*** Opening of TEXT SECTION ***

Let me see... Is it the following discussion?
http://marc.theaimsgroup.com/?l=linux-ext4&m=116161490908645&w=2
http://marc.theaimsgroup.com/?l=linux-ext4&m=116184475306761&w=2

Cheers, Takashi

2007-01-19 05:19:56

by Takashi Sato

[permalink] [raw]
Subject: Re: [RFC][PATCH 0/3] ext4 online defrag (ver 0.2)

Hi,

>> On Jan 16, 2007 21:03 +0900, [email protected] wrote:
>>> 1. Add new ioctl(EXT4_IOC_DEFRAG) which returns the first physical
>>> block number of the specified file. With this ioctl, a command
>>> gets the specified directory's.
>>
>> Maybe I don't understand, but how is this different from the long-time
>> FIBMAP ioctl?
>
> I can use FIBMAP instead of my new ioctl.
> You are right. I should have used FIBMAP ioctl...

I have to get the physical block number of the specified directory.
But FIBMAP is available only for a regular file, not for a directory.
So I will use my new ioctl.

Cheers, Takashi

2007-01-19 11:33:52

by Andreas Dilger

[permalink] [raw]
Subject: Re: [RFC][PATCH 0/3] ext4 online defrag (ver 0.2)

On Jan 19, 2007 14:19 +0900, Takashi Sato wrote:
> >>On Jan 16, 2007 21:03 +0900, [email protected] wrote:
> >>>1. Add new ioctl(EXT4_IOC_DEFRAG) which returns the first physical
> >>> block number of the specified file. With this ioctl, a command
> >>> gets the specified directory's.
> >>
> >>Maybe I don't understand, but how is this different from the long-time
> >>FIBMAP ioctl?

*** Close of TEXT SECTION ***

• _ACTIVITY LIST_
a. Using the ext4 online defrag thread, answer each item below on its own line, marking the answers (i), (ii) and (iii) to match.
(i) What does the proposed ioctl EXT4_IOC_DEFRAG return?
(ii) For what kind of object is FIBMAP said to be available?
(iii) Who wrote the message dated 2007-01-19 11:33:52?
b. Reproduce the part of the ext4 online defrag thread that opens with the words containing "I have to get" and closes with "use my new ioctl.".
c. Take the ext4 online defrag thread further, starting after its last sentence.

*** Opening of SOURCE INFORMATION ***

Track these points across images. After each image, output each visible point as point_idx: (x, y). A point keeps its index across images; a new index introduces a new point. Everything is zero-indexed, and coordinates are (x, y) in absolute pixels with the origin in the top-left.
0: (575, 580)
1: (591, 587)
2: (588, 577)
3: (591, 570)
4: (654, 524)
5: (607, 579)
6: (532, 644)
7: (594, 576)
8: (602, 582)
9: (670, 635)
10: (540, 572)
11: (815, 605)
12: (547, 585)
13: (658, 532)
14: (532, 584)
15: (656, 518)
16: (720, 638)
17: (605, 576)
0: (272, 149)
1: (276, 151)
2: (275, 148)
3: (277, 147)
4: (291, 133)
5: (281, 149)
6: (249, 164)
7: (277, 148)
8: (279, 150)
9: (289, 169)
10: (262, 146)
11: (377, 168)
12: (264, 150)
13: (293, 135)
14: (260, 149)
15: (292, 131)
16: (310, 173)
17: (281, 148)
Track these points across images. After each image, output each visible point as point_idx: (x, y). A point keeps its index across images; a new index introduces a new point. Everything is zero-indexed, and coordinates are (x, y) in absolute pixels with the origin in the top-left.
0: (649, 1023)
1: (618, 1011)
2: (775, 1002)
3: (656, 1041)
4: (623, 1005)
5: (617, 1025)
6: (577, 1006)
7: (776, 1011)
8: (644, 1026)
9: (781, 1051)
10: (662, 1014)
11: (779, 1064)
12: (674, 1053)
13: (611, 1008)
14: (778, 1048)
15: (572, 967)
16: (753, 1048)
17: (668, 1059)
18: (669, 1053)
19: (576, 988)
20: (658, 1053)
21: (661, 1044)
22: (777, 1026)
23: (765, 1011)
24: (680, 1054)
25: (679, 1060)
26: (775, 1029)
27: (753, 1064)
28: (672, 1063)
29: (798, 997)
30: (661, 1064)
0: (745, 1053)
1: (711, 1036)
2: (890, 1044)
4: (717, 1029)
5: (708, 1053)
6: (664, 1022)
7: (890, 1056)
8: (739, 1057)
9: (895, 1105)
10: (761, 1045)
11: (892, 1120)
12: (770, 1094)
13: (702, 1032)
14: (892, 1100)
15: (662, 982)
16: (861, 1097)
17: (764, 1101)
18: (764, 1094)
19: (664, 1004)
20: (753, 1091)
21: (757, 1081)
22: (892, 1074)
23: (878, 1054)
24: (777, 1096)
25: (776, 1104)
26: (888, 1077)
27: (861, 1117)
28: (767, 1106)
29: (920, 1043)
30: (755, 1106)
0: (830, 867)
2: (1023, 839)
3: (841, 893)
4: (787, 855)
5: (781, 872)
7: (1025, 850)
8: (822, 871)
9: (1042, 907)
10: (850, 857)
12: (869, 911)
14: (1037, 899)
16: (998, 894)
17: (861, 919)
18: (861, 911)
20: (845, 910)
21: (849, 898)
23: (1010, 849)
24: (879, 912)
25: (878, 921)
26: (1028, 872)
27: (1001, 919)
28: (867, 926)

*** Close of SOURCE INFORMATION ***

• _TASK ANSWERS_
a.
(i) The first physical block number of the specified file.
(ii) Only a regular file, not a directory.
(iii) Andreas Dilger.

b.
I have to get the physical block number of the specified directory.
But FIBMAP is available only for a regular file, not for a directory.
So I will use my new ioctl.

c.
> >
> >I can use FIBMAP instead of my new ioctl.
> >You are right. I should have used FIBMAP ioctl...
>
> I have to get the physical block number of the specified directory.
> But FIBMAP is available only for a regular file, not for a directory.
> So I will use my new ioctl.

Though it might make sense to implement FIBMAP for a directory, to keep
it consistent and allow user-space tools like "filefrag" to work on
directories also.

Cheers, Andreas
--
Andreas Dilger
Principal Software Engineer
Cluster File Systems, Inc.

2007-01-19 12:00:50

by Takashi Sato

[permalink] [raw]
Subject: Re: [RFC][PATCH 0/3] ext4 online defrag (ver 0.2)

Hi,

Thank you for your comment.

>> >>>1. Add new ioctl(EXT4_IOC_DEFRAG) which returns the first physical
>> >>> block number of the specified file. With this ioctl, a command
>> >>> gets the specified directory's.
>> >>
>> >>Maybe I don't understand, but how is this different from the long-time
>> >>FIBMAP ioctl?
>> >
>> >I can use FIBMAP instead of my new ioctl.
>> >You are right. I should have used FIBMAP ioctl...
>>
>> I have to get the physical block number of the specified directory.
>> But FIBMAP is available only for a regular file, not for a directory.
>> So I will use my new ioctl.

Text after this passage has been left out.